REQUIREMENT: Please pick out every line of the records below that contains the string "sunpy" and copy those lines. Case counts.

INFORMATION SHOWN:
▬▬▬▬▬▬▬▬▬▬

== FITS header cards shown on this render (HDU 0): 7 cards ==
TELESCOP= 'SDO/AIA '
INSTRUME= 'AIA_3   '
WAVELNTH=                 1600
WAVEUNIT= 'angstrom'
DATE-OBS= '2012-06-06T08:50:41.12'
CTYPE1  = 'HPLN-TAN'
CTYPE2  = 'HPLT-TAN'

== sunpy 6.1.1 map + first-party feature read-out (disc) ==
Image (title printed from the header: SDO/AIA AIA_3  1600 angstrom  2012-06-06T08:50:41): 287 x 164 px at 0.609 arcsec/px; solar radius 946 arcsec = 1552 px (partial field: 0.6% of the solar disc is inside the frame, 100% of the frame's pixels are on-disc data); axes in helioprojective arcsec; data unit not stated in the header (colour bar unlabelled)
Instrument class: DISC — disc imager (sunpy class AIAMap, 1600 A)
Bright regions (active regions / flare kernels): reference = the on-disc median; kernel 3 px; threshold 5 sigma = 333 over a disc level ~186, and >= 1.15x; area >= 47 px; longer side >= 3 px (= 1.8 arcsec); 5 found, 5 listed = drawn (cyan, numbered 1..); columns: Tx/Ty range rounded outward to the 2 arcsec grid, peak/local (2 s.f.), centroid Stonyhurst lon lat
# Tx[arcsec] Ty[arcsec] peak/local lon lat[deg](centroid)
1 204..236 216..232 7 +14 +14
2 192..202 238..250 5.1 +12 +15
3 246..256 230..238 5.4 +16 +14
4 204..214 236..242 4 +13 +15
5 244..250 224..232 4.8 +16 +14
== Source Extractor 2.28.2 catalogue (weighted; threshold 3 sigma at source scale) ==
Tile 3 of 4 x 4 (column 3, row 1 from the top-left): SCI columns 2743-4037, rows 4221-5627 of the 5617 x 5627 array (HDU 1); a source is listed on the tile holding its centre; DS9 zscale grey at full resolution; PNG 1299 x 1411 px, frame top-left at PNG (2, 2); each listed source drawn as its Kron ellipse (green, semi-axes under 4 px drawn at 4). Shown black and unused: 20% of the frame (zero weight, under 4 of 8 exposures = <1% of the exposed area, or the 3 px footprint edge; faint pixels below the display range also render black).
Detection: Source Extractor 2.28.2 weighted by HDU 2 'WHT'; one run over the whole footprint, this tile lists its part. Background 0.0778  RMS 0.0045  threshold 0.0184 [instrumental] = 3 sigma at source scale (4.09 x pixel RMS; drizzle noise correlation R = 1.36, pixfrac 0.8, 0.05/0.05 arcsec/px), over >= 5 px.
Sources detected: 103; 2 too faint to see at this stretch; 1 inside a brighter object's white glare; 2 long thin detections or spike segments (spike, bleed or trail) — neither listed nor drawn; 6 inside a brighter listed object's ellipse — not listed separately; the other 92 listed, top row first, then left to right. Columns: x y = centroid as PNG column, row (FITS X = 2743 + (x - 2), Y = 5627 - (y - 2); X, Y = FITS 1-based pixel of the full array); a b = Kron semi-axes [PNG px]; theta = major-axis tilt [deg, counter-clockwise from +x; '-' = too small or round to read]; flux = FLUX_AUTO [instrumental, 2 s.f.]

▬▬▬▬▬▬▬▬▬▬

SOLUTION:
== sunpy 6.1.1 map + first-party feature read-out (disc) ==
Instrument class: DISC — disc imager (sunpy class AIAMap, 1600 A)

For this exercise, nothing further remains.